Now let's take a look at realistic mixed return scenarios. First, bonds are up 3%, stocks are down 15%. After withdrawing 25k, these are the figures.

40/60: 102.02k
30/70: 99.75k
20/80: 97.27
25k guaranteed, rest stocks: 96.3k

And the opposite of bonds down 3%, stocks up 15%.

40/60: 123.98
30/70: 126.25
20/80: 128.73
25k guaranteed/rest stocks: 130.2k

In mixed scenarios, as you see, the 25k guaranteed/rest stocks has slightly more variability than 20/80. Because this allocation does not include bonds, it will underperform when bonds go up and outperform when bonds go down.

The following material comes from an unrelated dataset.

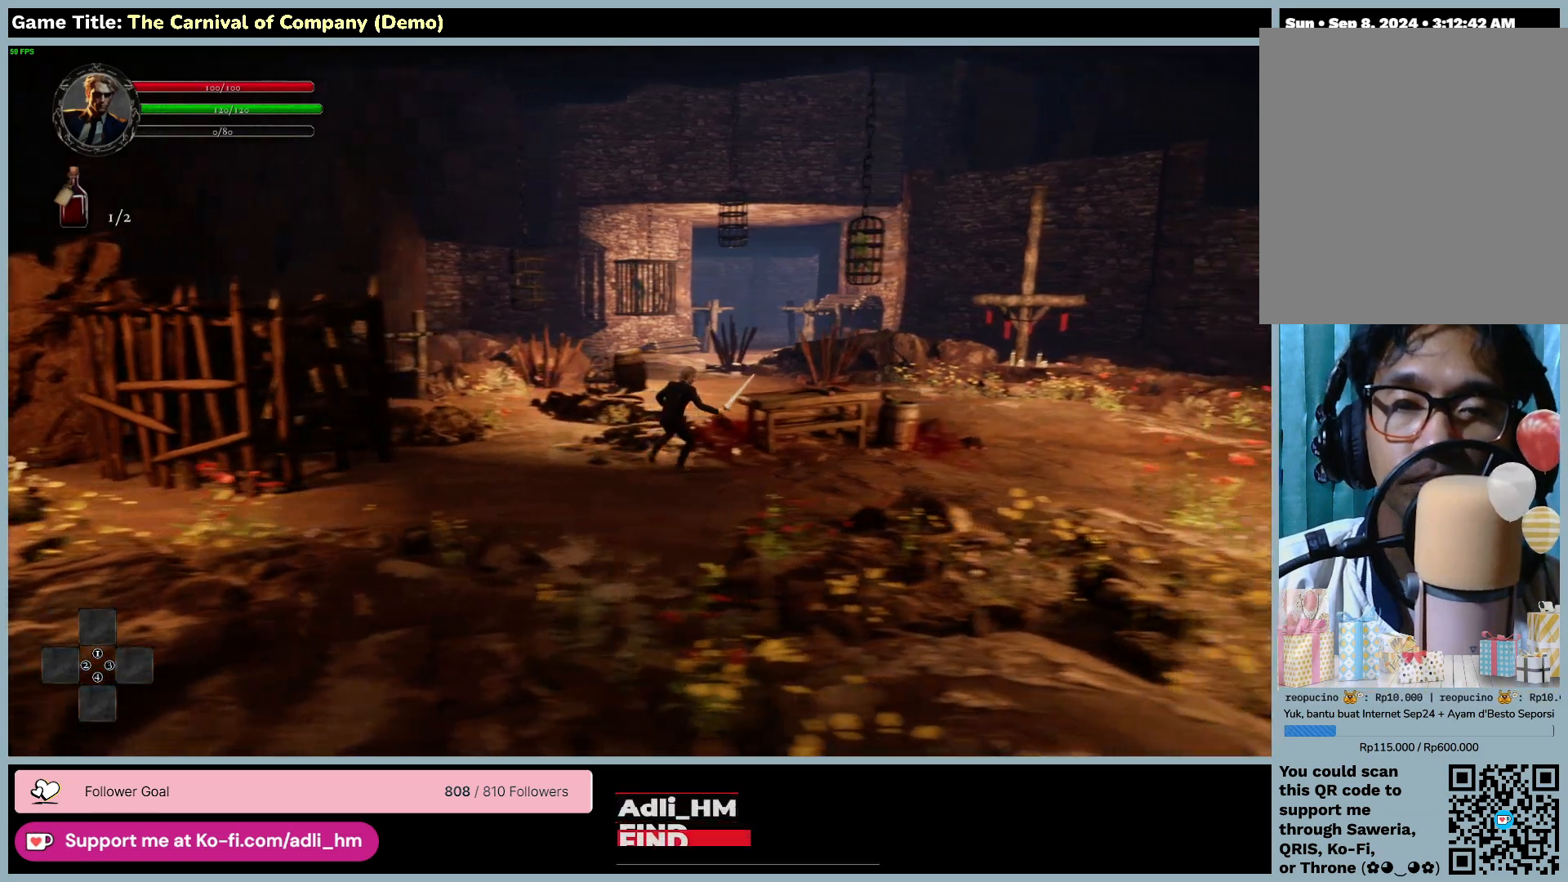
{"keys": ["d"], "mouse": [], "events": []}
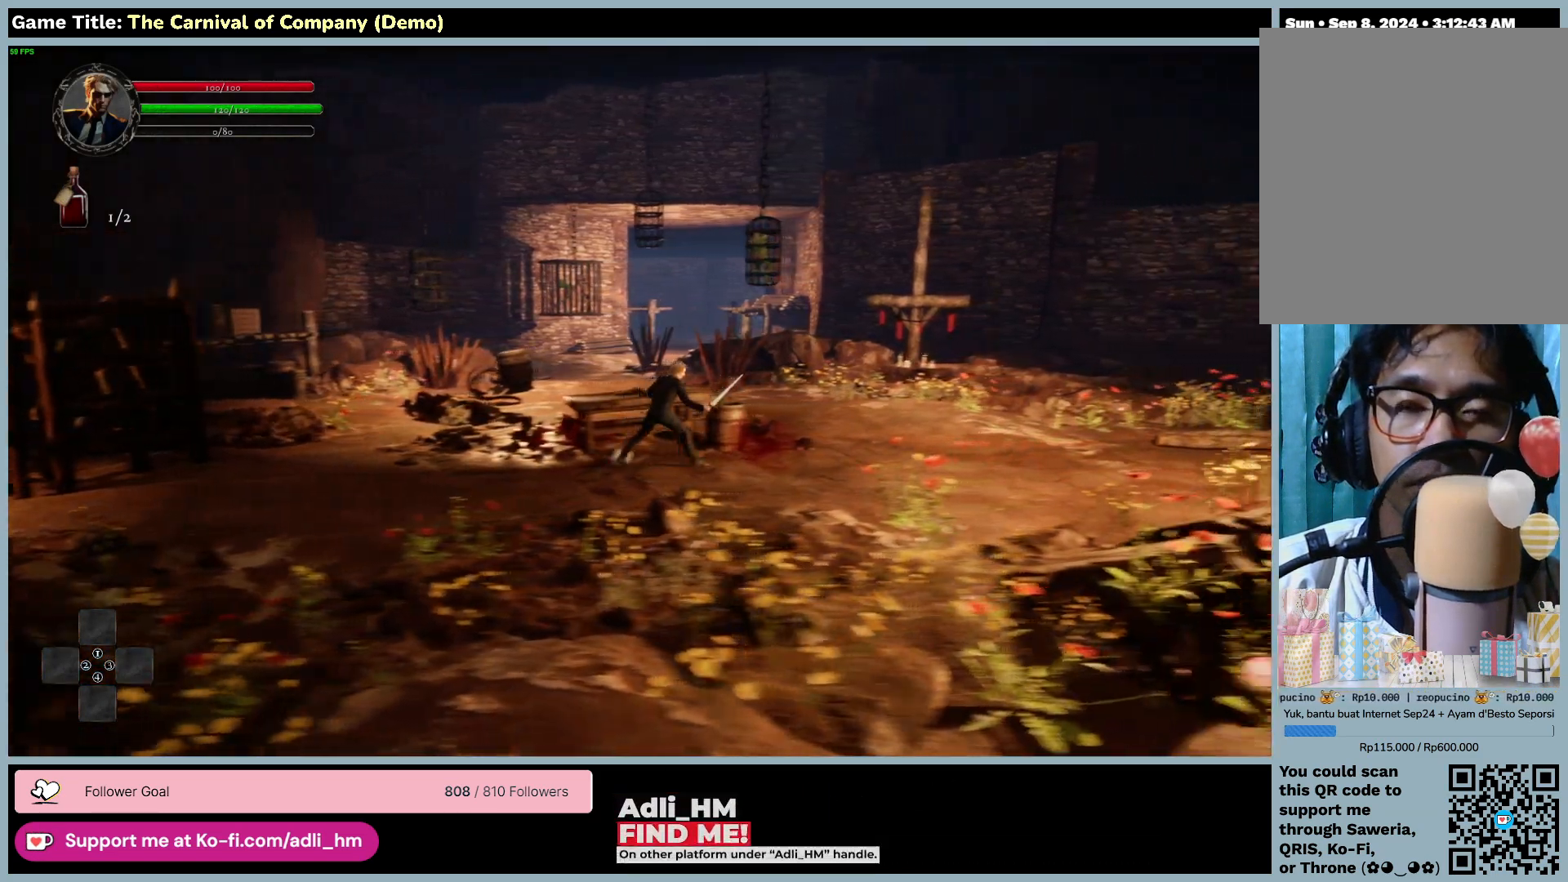
{"keys": ["d"], "mouse": [], "events": []}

Now getting to current events: The consensus is that interest rates will rise. If that is true, and they've been saying that for years without it happening, that bodes poorly for bonds and well for the guaranteed account because interest is likely to rise on the guaranteed account. So if you think interest rates will rise, then 25k guaranteed/remaining stocks is better than 20/80. If you think they will fall, the opposite is true.

That's only comparing it to 20/80. If you want a more conservative allocation such as 40/60 or 30/70, then there is little point putting 25k in the guaranteed, as that would be riskier, and that also would mean putting more in the guaranteed than you think you'll need.